%%

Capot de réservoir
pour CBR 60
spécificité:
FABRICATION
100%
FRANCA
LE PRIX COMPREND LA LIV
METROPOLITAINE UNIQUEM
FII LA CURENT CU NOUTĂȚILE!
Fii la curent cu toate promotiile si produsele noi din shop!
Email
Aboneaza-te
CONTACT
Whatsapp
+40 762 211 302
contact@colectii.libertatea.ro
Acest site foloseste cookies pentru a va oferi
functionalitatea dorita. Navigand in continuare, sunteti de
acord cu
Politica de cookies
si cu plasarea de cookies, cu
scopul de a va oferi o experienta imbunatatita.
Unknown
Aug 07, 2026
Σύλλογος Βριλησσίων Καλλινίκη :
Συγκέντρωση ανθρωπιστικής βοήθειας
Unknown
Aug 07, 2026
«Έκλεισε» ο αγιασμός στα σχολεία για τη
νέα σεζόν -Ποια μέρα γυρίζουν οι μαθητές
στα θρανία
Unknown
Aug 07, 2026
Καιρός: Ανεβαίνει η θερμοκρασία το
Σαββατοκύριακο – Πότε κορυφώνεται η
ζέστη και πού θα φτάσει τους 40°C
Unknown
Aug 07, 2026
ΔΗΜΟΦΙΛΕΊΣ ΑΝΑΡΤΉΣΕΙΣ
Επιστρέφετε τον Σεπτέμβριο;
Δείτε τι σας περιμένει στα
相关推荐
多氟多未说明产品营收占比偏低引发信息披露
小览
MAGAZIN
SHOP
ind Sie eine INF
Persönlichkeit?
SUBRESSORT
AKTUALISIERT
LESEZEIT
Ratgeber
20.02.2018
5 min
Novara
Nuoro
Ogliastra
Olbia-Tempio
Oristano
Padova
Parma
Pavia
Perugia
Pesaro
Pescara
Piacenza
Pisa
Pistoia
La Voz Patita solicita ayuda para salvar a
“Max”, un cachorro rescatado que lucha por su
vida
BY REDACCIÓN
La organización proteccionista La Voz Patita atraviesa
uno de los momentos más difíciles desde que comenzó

%%

What the task asks →
Please print the lines from the start of the records up to and including the line with "Acest site foloseste", copying each one exactly and leaving out the rest.

Solution for this exercise →
Capot de réservoir
pour CBR 60
spécificité:
FABRICATION
100%
FRANCA
LE PRIX COMPREND LA LIV
METROPOLITAINE UNIQUEM
FII LA CURENT CU NOUTĂȚILE!
Fii la curent cu toate promotiile si produsele noi din shop!
Email
Aboneaza-te
CONTACT
Whatsapp
+40 762 211 302
contact@colectii.libertatea.ro
Acest site foloseste cookies pentru a va oferi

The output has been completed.